Okkkkkkkkkkkkk. Lets give this thing a second shot. My first blog lasted an awfully long period of what? A couple of months?? Yeah not exactly the most comprehensive of bloggin as you can tell. Is that an uderstatement or what

Well the keynote to this new blog of mine will be, simplicity, due to my lackadaisical nature. I know, I know.... B o r i n g. Well sometimes life's like that. Also it'll take a herculean effort on my part jus to post an entry so do not impute laziness to the lack of content as believe you me, im trying. Kerfuffle generated(if any at all) will be kept to a miminum so sorry to put a kibosh on any hopes of juicy details or gossip. That was my bloggin philosophy in a nutshell.

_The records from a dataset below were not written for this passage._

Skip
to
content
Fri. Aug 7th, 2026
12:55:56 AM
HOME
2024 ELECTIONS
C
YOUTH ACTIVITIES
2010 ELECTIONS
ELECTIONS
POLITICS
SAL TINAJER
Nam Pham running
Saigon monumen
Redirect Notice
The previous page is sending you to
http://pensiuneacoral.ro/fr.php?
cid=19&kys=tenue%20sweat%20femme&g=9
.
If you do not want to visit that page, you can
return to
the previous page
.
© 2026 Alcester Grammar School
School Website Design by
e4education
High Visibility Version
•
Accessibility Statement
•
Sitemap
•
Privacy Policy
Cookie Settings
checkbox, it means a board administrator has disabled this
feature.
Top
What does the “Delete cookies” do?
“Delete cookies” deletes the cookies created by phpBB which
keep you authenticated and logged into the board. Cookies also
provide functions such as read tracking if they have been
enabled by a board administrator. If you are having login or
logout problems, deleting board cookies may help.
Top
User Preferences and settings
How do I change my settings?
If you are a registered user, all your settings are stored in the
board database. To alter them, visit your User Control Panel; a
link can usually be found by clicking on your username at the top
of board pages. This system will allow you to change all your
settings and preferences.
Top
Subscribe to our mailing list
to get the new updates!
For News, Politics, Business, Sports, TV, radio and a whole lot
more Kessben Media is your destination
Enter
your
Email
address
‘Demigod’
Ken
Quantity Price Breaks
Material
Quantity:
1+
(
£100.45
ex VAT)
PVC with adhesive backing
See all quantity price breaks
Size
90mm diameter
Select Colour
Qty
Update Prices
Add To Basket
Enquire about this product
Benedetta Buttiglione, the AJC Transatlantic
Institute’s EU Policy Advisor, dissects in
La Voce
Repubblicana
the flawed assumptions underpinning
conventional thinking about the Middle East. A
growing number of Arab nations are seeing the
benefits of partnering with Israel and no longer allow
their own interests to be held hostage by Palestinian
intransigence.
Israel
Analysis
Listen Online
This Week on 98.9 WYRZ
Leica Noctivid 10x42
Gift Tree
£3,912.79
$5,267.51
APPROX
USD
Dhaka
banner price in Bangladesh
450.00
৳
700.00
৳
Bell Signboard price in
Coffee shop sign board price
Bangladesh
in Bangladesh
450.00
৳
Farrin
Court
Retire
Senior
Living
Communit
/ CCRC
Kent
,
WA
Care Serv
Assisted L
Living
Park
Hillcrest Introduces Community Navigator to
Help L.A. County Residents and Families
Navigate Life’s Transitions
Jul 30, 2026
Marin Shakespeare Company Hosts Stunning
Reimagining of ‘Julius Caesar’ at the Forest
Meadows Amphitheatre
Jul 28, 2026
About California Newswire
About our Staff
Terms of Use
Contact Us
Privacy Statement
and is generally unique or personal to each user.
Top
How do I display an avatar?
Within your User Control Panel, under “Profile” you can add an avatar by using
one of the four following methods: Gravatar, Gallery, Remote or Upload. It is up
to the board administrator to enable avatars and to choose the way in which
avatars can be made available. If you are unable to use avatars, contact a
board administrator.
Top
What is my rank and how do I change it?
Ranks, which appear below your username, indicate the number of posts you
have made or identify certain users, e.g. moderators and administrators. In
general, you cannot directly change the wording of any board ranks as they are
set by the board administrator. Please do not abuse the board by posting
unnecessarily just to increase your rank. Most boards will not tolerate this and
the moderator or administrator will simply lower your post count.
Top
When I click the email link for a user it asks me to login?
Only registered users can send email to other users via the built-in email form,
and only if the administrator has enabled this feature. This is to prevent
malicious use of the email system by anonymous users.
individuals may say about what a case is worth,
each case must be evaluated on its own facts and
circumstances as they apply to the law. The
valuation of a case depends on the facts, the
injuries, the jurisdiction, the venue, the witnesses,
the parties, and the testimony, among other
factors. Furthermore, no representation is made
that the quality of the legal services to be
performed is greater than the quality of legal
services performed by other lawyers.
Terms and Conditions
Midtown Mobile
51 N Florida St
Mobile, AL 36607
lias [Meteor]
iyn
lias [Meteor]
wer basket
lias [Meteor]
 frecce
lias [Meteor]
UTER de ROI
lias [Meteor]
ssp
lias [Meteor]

So why the new blog you ask? 2 words, kill time. Its ok if the hit rate to this blog is of a nugatory amount, i jus need a place to pour my thoughts into and primarily for, yes you guessed it, killing time.

The day's happenings:
Started off well enough with my first theory lesson for driving followed by lunch and a long session of chit chatting with hong. Things soon took a turn for the worst as i caused a quasi-misunderstanding between 2 ppl of which i hope to resolve once and for all in a couple of hours. On top of that, my pathetic excuse of a result slip arrived in the mail and that about rounded off the bad news causing me to long for a depressed's Shangri-la.

Solace came in the form of phone therapy as she suprisingly took time off her books jus to lend a listening ear. I must admit i havent exactly been the best of "dears" and it took some reflection on my part for me to come to that realisation and apologise for it. Once again "sorry dear".

Haizzzz. Gonna inform my parents of ma results now and boy it won't be a pretty sight.